Christian conversation is one of our great ministries. We need people who join us on our journey through life. In their presence we can remove our masks, we feel comfortable to tell our stories. It is because we are cared for that we can care for others. With Rumi, the 13th century Persian poet we can say:

Something opens our wings.
Something makes boredom and hurt disappear
Someone fills the cup in front of us
We taste only sacredness.

Earlier when the disciples had set off from Jerusalem they did so as two discouraged disciples. Like the prophet Elijah failure, and disappointment were too much for them. While Jesus was listening to their stories, healing their memories and explaining the scriptures to them they realized: "Were not our hearts burning within us while he was talking to us on the road? (v.32) They have tasted sacredness so they request: "Stay with us because it is almost evening and the day is now nearly spent."(v. 29) The Gospel assures us that "he went in to stay with them"(v29) and at the table He gives Himself to them in the Eucharist. Because of the mystical experience in the company of the Stranger on the journey and in Emmaus, their journey has become a pilgrimage and Luke tells us they immediately got up and returned to Jerusalem (v.33), to the very place they had left in disappointment and discouragement, the place of failure.

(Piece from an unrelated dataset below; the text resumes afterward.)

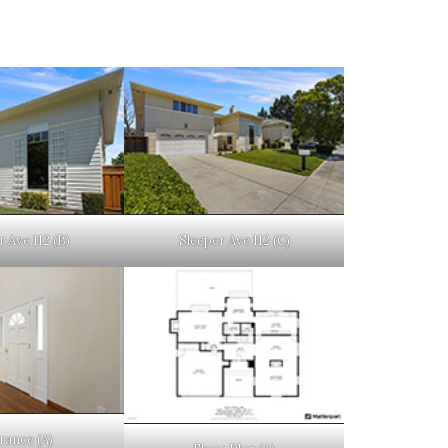
 Ave 112 (B)
Sleeper Ave 112 (C)
rance (A)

We too have been blessed by a stranger who walked into our lives, who lived our life and died our death. We've been asked to do the same; for this is the stranger who according to Paul, left within our hearts the same power He carried in His own (Eph. 1:18-20). Trusting the stranger means preparing for the coming of each new person who walks into our lives; it is a promise to walk with them on the journey of all journeys, the journey within. 

The road to Emmaus is not a road of the past; it is an everyday road. Someone is still walking along side us, explaining the scriptures to us and breaking bread with us, causing our hearts to burn within us. He asks us what we are talking about on the road, and He gives us the possibility to redirect our lives. The symbol of journey inspires and speaks to our hearts, and helps hold together important emphases of our spirituality.

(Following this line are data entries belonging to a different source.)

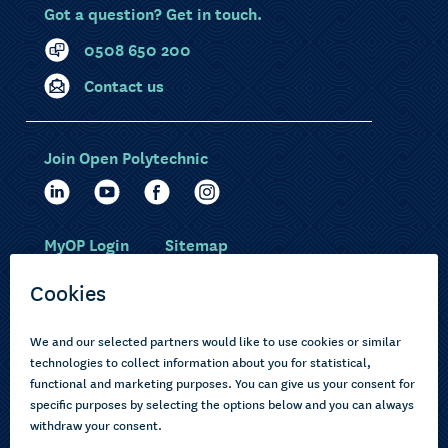
Got a question? Get in touch.
0508 650 200
Contact us
Join Open Polytechnic
MyOP Login
Sitemap
Study with us
Ākonga Māori
Choose courses
Current learners
How to apply
Pasifika
About us
Disabled learners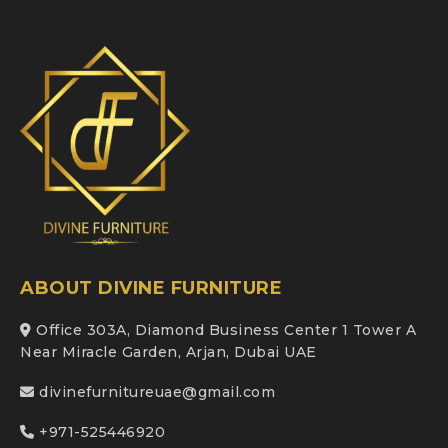
ABOUT DIVINE FURNITURE
Office 303A, Diamond Business Center 1 Tower A
Near Miracle Garden, Arjan, Dubai UAE
divinefurnitureuae@gmail.com
+971-525446920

We may wish to remember the people who have listened to our stories or the words or events that caused our hearts to burn within us. These have inspired us on our spiritual journey through our years of commitment and service. They have helped us clarify for ourselves and find meaning in the events of our lives and seek possibilities and options for directing our lives. They have helped us to be nourished by divine energy and to taste sacredness. The opportunity to offer hospitality, is a reminder to us to be hospitable to the stranger and the migrant, "I was a stranger and you welcomed me."

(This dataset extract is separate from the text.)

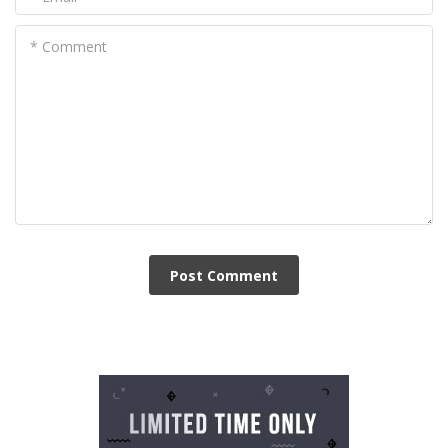
* Comment
Post Сomment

Cleophas' companion is unnamed in Luke's narrative. Like the Beloved Disciple, the Royal Official, the Samaritan Woman, the Paralytic at the Pool the disciple on the road to Emmaus is nameless. We are that nameless disciple, Cleophas' companion, and Jesus joins us even when we are walking away from the cross! He is present to us in the ordinary as well as the extraordinary moments as we travel along life's journey. We too can say: Were not our hearts burning within us while He talked to us on the road?

Columban Sr. Kathleen Coyle provided this reflection.